Regulatory reform has focused on banks and how much liquidity and capital they should hold, rather than on the evolution of the broader financial ecosystem that banks are only a part of. However, understanding this ecosystem is imperative, as it can influence the types of activities banks engage in and the types of liabilities they issue.

The financial ecosystem can be understood on two levels: first, by profiling the institutions that modern banks interact with on both their asset and liability sides and the needs of these institutions (questions of “who” and “what”), and second, by identifying the global macro drivers behind these institutional needs (questions of “why”).

Risk intermediation

Our analytical framework to understand what modern banks do is muddled by trying to draw parallels with what traditional banks do. Traditional banks engage in credit intermediation by issuing loans and insured deposits, linking ultimate borrowers with ultimate savers.

Modern banks do something quite different. Modern banks are dealer banks (Mehrling et al. 2013 ) that finance bond portfolios with uninsured money market instruments, and rather than linking ultimate borrowers with ultimate savers, they link cash portfolio managers and risk portfolio managers who in turn manage ultimate savers’ savings.

Cash and risk portfolio managers are ‘natural’ complements to each other. Cash portfolio managers are cash rich but ‘safety poor’ since they are too large to be eligible for deposit insurance. This drives them toward insured deposit alternatives such as collateralised repurchase agreements (or repos; see for example Pozsar 2011 and 2012 and Pozsar and McCulley 2012).

Risk portfolio managers, on the other hand, are securities rich but ‘return poor’ in the sense that they are mandated to beat their benchmarks. To that end, they employ the techniques of leverage, shorting, and derivatives.

In each and every one of these cases, risk portfolio managers repo securities out and cash in, and on the other side, cash portfolio managers repo securities in and cash out. Cash portfolio managers have their safety (thanks to the securities posted by risk portfolio managers as collateral) and risk portfolio managers have their enhanced return (thanks to the funding provided by cash portfolio managers in exchange for collateral).

Dealer banks are intermediaries between risk portfolio managers and cash portfolio managers. Risk portfolio managers interface with dealers on the asset side of dealers’ balance sheets and cash portfolio managers interface with dealers on the liability side of dealers’ balance sheets. In this process dealers intermediate risks (credit, duration, and liquidity risks) away from cash portfolio managers and toward risk portfolio managers using repos and derivatives. This is risk intermediation (see Figure 1, and Checki 2009, Pozsar and Singh 2012, and Claessens et al. 2012).

Figure 1. Risk intermediation

Source: Zoltan Pozsar expanding on "Bagehot was a shadow banker" (Mehrling et al 2013).

Dealers and the global financial ecosystem

Turning to questions of ‘why’, the secular rise of cash portfolio managers seeking ‘safety’ and risk portfolio managers seeking ‘alpha’ has been driven by macro imbalances – both global and local, and present and future (see Figure 2).1

Firstly, the secular rise of cash portfolio managers (or institutional cash pools – see Pozsar 2011) can be attributed to three factors.

# What is asked
1. Using the text on dealer banks above, decide whether each statement agrees with it: (a) Traditional banks link ultimate borrowers with ultimate savers. (b) Cash portfolio managers qualify for deposit insurance. (c) Risk portfolio managers deal with dealers on the liability side of dealers' balance sheets. Answer each with yes or no and quote the deciding words.
2. In one to three sentences, explain why, according to the text on dealer banks above, cash portfolio managers turn to alternatives such as repos.

# Entries supplied
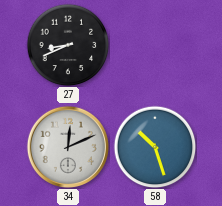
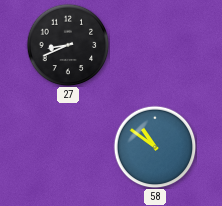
34: 12:11 -> none
58: 10:27 -> 10:51
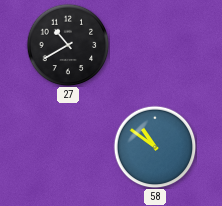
27: 8:41 -> 10:40
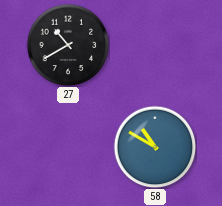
58: 10:51 -> 10:50
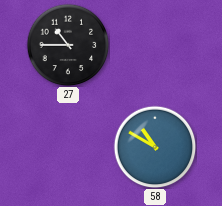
27: 10:40 -> 10:45
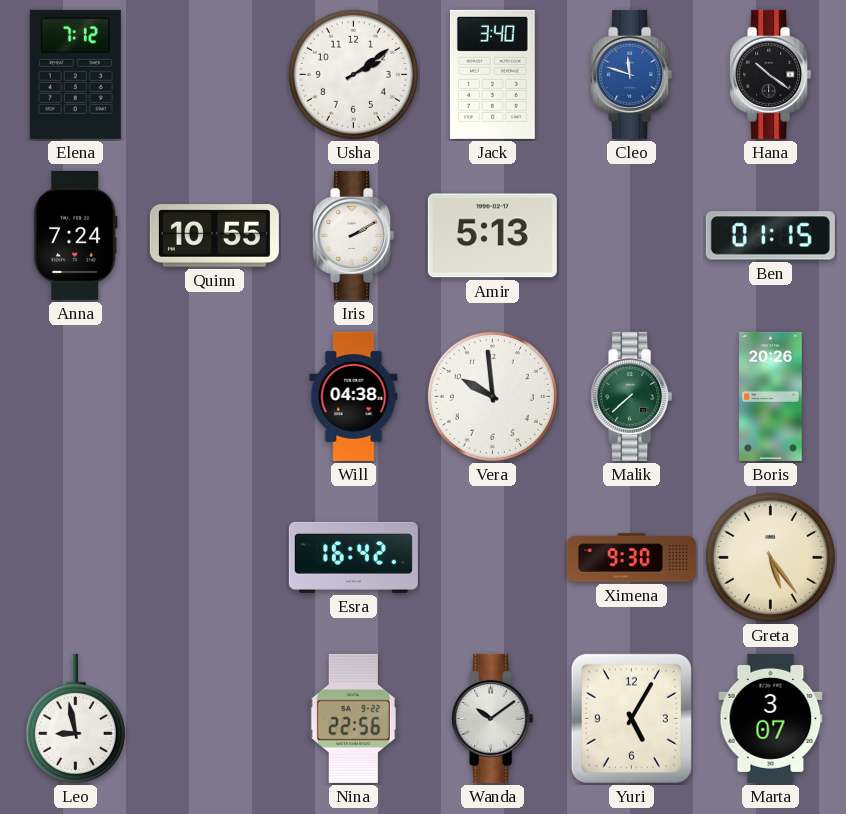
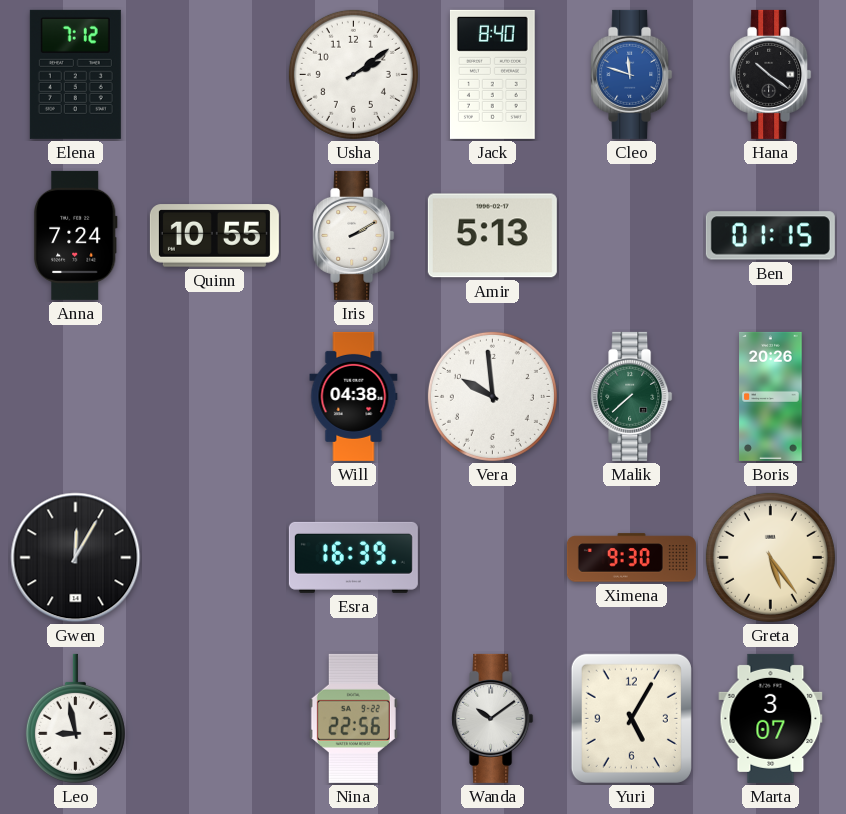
Jack: 3:40 -> 8:40
Gwen: none -> 12:05
Esra: 16:42 -> 16:39
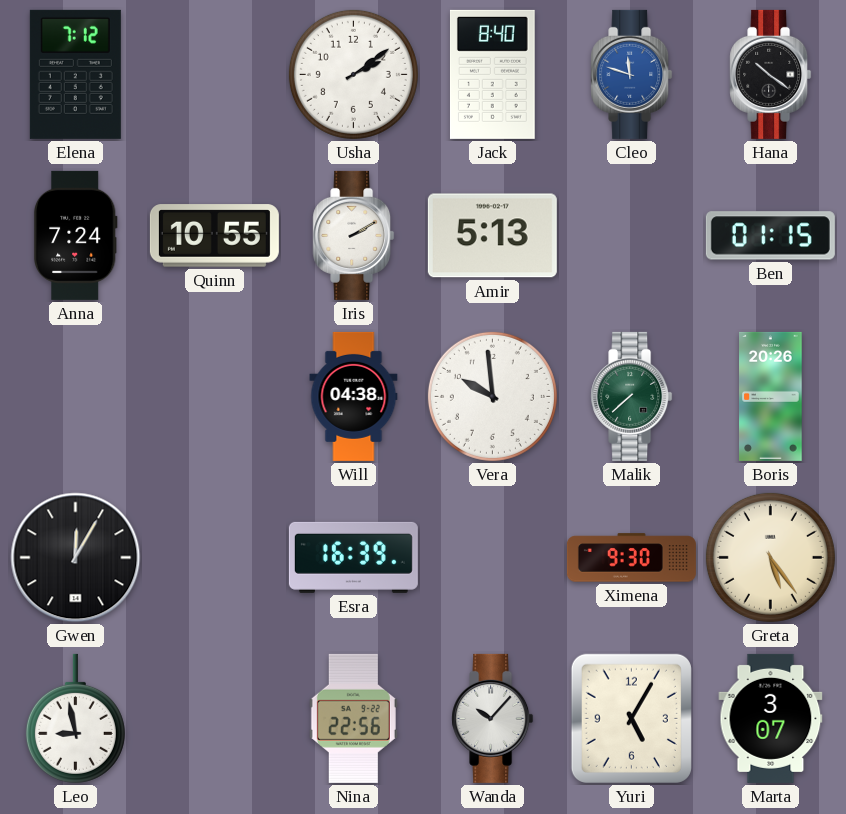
Wanda: 10:09 -> 10:07
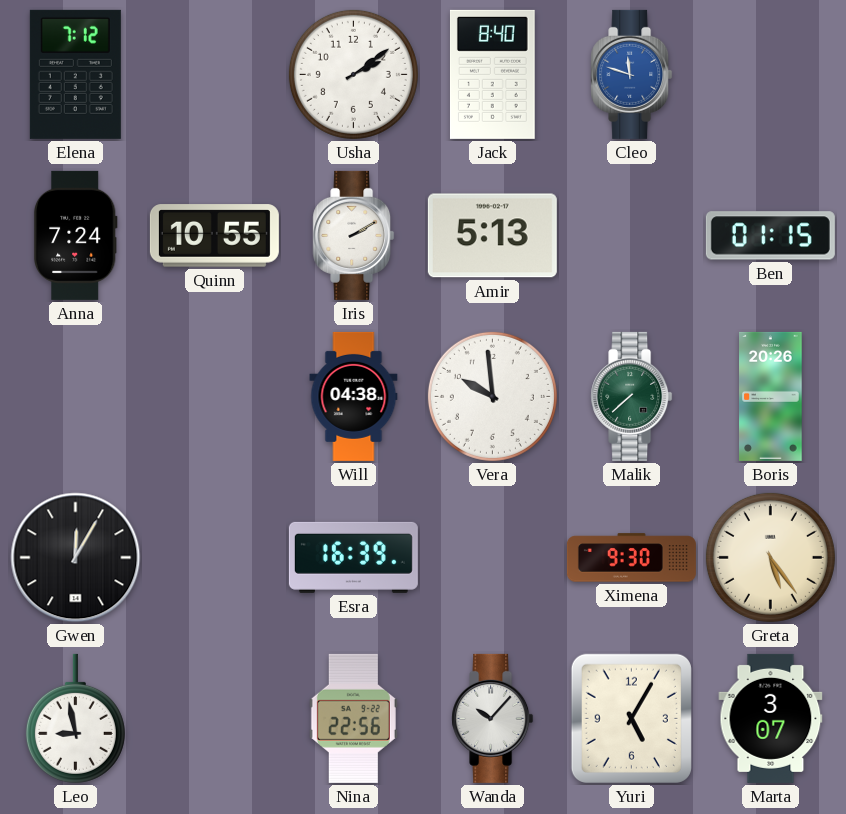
Hana: 10:21 -> none
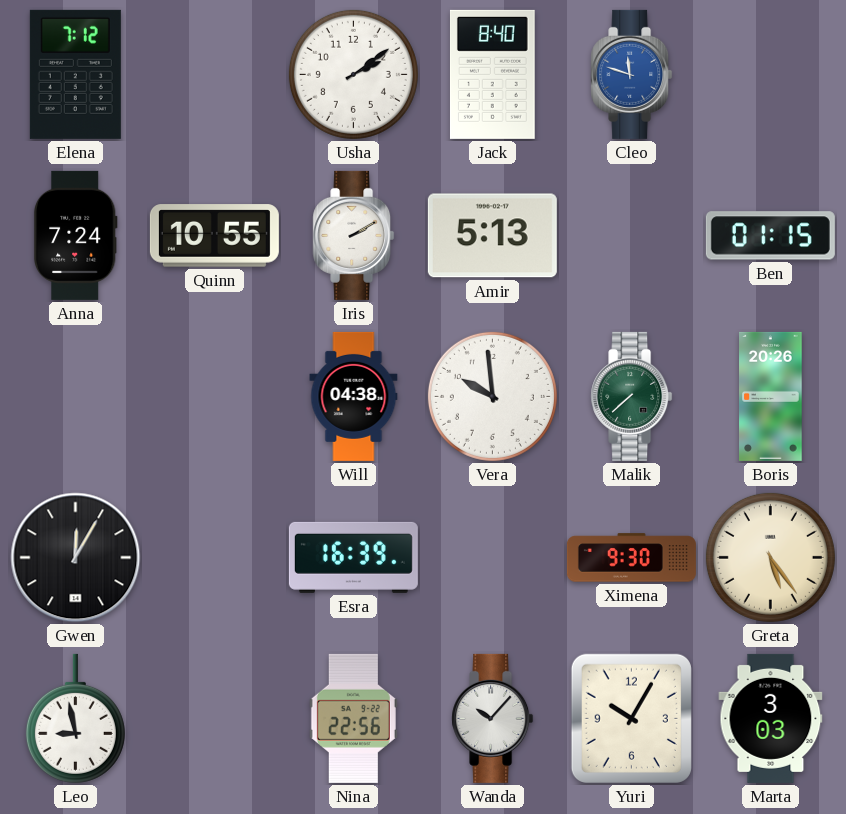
Yuri: 5:05 -> 10:05
Marta: 3:07 -> 3:03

# Answers to the exercise
1.
(a) Yes: "Traditional banks engage in credit intermediation by issuing loans and insured deposits, linking ultimate borrowers with ultimate savers."
(b) No: "they are too large to be eligible for deposit insurance."
(c) No: "Risk portfolio managers interface with dealers on the asset side of dealers’ balance sheets and cash portfolio managers interface with dealers on the liability side of dealers’ balance sheets."

2. Cash portfolio managers have plenty of cash but are too large to be eligible for deposit insurance, which leaves them "safety poor." This drives them toward alternatives to insured deposits, such as collateralized repurchase agreements, where the securities that risk portfolio managers post as collateral give them their safety.